Dating, relationships and Autism
FACT: Many people on the autistic spectrum, have the same natural desire to find a partner, as your average neurotypical.
However, we may not always know how to cope with our feelings towards the opposite sex (or same sex). As autistic adults, there are a few extra questions we need to ask ourselves that neurotypicals do not:
- Should we only date people on the autistic spectrum?
- If you date a neurotypical, should you tell them you have autism?
- Will they still like you if you do tell them about your autism?
- Would they want to have a serious relationship, knowing there is a
chance that your autism could be passed. genetically. to your children
How to meet a potential partner if you are on the autistic spectrum
- Go to places where there are people that share a similar interest to you. This will give you things to talk about
- Think about the people that you already know at work, college or any social groups you attend. Starting off as friends is a good idea, before attempting to start a relationship. This is a good way of finding out if you like and get on with the other person..

(RECORDS PROVIDED)
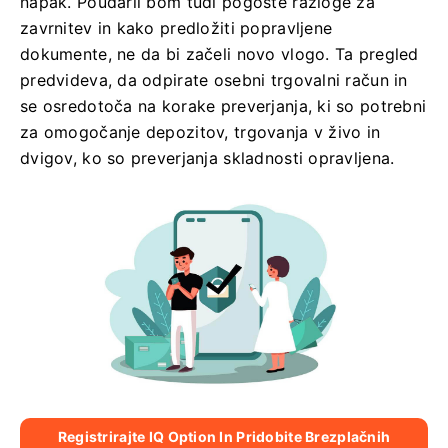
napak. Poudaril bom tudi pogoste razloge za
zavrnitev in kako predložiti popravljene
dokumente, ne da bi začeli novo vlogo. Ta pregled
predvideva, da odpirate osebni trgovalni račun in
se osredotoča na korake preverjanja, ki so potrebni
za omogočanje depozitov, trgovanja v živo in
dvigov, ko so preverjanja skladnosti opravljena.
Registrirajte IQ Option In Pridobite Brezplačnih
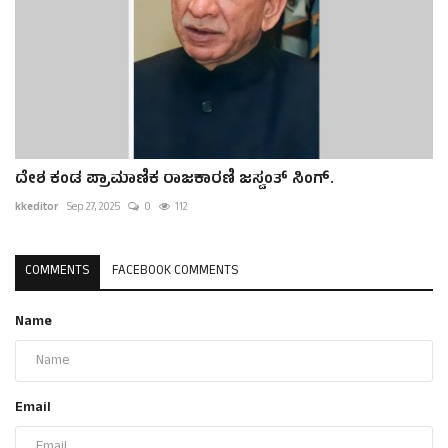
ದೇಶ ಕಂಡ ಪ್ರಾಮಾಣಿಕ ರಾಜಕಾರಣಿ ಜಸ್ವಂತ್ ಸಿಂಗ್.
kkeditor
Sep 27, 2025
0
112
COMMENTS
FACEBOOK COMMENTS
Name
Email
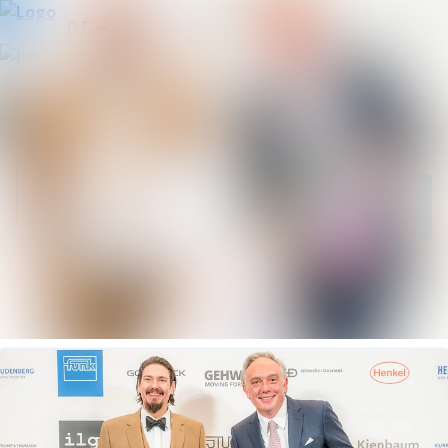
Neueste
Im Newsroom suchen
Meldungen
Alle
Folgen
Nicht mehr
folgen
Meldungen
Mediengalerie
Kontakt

* * *

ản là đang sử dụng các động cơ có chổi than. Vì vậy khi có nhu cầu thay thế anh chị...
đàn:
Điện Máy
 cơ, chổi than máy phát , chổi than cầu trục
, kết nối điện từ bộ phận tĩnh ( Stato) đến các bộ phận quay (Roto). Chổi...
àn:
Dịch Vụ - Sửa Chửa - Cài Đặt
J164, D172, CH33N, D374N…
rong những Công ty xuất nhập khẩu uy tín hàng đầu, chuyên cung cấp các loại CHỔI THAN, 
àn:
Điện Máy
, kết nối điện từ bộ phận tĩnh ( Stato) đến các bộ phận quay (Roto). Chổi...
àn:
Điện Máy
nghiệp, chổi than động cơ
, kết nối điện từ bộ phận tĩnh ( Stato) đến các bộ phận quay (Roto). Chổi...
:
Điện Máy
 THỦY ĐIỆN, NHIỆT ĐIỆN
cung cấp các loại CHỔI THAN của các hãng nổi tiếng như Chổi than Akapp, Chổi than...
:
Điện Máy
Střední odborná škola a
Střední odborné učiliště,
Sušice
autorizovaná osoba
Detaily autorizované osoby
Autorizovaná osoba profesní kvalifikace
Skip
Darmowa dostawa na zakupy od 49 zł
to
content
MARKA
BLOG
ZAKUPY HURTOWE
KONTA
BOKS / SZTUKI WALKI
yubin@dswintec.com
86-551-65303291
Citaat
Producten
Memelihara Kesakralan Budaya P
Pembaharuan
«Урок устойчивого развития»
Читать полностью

...

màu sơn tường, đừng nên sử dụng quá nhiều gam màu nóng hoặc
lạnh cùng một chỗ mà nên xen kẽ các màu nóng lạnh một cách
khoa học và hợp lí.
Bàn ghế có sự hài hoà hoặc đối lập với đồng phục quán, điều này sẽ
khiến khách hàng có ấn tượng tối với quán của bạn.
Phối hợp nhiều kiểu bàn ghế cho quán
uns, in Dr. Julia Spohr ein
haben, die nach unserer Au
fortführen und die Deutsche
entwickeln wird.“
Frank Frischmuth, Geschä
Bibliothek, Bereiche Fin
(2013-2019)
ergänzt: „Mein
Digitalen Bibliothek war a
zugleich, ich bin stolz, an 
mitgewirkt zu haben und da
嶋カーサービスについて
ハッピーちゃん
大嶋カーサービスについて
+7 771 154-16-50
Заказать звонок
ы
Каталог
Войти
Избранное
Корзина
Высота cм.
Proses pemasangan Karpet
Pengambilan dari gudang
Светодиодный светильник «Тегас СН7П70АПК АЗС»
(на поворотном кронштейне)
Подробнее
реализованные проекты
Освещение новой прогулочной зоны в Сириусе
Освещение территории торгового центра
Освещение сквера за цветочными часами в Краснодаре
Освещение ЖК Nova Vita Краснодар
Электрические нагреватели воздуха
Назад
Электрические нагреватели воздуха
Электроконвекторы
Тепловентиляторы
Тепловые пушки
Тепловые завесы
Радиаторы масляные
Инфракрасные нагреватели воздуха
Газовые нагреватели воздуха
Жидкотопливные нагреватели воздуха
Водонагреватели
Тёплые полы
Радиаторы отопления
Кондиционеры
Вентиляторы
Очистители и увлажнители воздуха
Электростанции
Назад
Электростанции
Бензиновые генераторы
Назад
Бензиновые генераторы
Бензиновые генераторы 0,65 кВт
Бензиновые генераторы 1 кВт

(WHAT YOU WILL DO) Quote the text on dating, relationships and autism from "However, we may" up to and including "about your autism?".

(OUTPUT)
However, we may not always know how to cope with our feelings towards the opposite sex (or same sex). As autistic adults, there are a few extra questions we need to ask ourselves that neurotypicals do not:
- Should we only date people on the autistic spectrum?
- If you date a neurotypical, should you tell them you have autism?
- Will they still like you if you do tell them about your autism?